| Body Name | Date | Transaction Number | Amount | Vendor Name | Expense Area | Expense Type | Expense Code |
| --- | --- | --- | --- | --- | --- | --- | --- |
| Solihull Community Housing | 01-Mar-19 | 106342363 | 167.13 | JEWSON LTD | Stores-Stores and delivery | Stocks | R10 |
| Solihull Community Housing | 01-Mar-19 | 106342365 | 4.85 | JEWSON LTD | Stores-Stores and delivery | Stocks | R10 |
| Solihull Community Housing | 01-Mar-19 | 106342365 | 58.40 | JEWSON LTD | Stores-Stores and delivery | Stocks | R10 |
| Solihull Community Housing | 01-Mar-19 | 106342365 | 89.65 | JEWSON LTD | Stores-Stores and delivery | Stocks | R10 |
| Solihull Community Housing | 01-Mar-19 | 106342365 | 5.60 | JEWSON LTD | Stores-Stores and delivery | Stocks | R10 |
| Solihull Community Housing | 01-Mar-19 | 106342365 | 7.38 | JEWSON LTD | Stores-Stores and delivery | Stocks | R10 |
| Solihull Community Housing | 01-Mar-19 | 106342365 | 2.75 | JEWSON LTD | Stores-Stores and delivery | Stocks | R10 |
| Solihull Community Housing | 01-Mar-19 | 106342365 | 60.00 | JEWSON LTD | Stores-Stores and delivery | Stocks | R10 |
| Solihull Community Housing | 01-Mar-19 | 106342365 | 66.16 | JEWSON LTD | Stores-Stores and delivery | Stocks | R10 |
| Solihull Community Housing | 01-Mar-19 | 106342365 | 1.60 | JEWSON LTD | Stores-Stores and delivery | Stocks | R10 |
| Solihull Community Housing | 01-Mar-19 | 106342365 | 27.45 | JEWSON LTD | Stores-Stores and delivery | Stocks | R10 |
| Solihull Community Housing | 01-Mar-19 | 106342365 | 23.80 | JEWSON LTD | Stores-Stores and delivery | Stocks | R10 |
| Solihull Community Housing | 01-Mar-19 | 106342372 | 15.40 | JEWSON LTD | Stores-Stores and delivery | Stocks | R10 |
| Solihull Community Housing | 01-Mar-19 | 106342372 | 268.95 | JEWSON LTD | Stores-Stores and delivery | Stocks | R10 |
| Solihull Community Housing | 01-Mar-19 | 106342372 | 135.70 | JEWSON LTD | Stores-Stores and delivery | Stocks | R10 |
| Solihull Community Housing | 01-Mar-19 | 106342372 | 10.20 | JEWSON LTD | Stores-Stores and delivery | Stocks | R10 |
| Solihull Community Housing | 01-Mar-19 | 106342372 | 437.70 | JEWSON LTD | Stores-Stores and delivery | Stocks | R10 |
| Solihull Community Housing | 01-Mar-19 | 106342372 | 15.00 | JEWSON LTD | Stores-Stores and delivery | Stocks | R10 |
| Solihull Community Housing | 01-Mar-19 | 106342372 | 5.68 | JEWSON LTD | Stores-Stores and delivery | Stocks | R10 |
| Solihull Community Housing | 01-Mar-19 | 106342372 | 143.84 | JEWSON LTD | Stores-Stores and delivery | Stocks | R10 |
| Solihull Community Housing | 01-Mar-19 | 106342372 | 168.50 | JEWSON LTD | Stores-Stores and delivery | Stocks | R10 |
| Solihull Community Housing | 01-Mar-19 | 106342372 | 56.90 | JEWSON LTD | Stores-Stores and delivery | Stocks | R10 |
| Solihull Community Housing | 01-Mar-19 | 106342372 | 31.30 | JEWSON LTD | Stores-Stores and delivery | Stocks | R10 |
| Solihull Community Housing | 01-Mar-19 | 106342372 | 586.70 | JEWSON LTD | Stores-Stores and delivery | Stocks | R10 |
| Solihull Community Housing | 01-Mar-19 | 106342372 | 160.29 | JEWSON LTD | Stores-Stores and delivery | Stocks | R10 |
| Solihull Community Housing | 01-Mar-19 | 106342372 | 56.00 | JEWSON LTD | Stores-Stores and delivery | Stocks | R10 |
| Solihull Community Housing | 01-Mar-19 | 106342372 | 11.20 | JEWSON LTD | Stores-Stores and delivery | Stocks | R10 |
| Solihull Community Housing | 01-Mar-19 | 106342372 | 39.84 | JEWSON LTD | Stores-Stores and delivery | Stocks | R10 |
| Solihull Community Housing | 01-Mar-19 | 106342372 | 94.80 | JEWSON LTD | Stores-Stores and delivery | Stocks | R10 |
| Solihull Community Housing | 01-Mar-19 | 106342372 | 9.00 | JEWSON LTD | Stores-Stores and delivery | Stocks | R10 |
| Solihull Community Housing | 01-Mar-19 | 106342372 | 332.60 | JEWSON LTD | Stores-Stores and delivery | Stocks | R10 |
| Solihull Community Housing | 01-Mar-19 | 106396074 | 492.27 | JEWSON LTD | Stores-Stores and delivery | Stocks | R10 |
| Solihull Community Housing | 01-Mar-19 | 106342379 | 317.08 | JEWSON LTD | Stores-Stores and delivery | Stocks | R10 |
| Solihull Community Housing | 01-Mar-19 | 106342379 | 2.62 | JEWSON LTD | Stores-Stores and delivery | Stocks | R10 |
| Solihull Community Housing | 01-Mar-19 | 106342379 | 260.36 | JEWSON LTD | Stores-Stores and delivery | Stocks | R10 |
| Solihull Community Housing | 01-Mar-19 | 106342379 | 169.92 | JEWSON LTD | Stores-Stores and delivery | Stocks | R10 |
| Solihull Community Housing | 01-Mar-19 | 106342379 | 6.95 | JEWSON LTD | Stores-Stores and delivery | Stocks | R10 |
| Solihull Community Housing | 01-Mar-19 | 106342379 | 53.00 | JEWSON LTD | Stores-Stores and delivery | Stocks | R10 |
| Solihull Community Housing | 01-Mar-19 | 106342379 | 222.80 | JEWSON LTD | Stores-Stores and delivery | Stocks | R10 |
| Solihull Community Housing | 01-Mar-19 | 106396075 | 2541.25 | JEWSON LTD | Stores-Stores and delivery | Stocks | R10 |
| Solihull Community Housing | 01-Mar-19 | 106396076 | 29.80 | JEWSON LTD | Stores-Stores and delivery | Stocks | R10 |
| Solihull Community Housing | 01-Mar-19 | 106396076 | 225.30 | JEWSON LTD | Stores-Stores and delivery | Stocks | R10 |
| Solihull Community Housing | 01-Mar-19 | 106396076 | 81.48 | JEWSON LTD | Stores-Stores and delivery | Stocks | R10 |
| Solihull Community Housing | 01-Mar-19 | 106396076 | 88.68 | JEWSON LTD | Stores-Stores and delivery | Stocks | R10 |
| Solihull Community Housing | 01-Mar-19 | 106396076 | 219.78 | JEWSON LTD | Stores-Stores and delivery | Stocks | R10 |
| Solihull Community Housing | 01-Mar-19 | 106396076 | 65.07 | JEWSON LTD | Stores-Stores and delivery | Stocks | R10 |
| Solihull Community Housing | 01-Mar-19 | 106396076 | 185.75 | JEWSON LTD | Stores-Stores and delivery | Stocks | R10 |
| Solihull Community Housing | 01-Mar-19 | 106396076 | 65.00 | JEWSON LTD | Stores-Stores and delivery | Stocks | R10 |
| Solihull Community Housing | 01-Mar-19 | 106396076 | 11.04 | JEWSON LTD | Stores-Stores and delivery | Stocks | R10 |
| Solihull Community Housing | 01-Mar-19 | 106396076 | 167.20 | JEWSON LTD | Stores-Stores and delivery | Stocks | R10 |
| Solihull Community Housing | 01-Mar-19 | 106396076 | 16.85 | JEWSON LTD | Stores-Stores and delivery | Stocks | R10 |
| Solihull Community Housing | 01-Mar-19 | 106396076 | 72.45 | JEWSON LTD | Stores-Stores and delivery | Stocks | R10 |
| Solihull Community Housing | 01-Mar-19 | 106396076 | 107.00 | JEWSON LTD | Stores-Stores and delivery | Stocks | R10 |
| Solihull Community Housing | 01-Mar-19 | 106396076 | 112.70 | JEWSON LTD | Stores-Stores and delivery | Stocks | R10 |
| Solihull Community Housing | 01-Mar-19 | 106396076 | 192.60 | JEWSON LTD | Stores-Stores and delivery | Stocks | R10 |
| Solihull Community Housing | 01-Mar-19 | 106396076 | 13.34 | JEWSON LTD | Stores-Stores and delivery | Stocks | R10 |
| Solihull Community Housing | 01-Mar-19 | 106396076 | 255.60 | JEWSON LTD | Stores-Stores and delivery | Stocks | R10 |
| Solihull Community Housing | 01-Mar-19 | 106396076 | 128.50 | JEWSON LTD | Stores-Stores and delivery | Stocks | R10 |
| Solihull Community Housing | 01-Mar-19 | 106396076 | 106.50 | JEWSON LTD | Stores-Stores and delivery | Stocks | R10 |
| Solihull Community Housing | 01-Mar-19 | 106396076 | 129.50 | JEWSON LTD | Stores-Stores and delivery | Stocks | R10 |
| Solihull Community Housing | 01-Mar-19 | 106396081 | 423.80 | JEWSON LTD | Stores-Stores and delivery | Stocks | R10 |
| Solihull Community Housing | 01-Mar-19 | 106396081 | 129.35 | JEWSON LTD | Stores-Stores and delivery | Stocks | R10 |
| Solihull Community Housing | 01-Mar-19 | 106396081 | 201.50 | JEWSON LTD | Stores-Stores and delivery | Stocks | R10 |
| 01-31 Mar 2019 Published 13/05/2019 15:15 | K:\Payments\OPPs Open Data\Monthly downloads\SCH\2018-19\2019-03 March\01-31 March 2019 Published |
━━━━
- What is needed -
Return word for word the lines above from the line with "106396076 | 255.60" to the line with "106396076 | 128.50", including both and leaving out all others.

- Response -
| Solihull Community Housing | 01-Mar-19 | 106396076 | 255.60 | JEWSON LTD | Stores-Stores and delivery | Stocks | R10 |
| Solihull Community Housing | 01-Mar-19 | 106396076 | 128.50 | JEWSON LTD | Stores-Stores and delivery | Stocks | R10 |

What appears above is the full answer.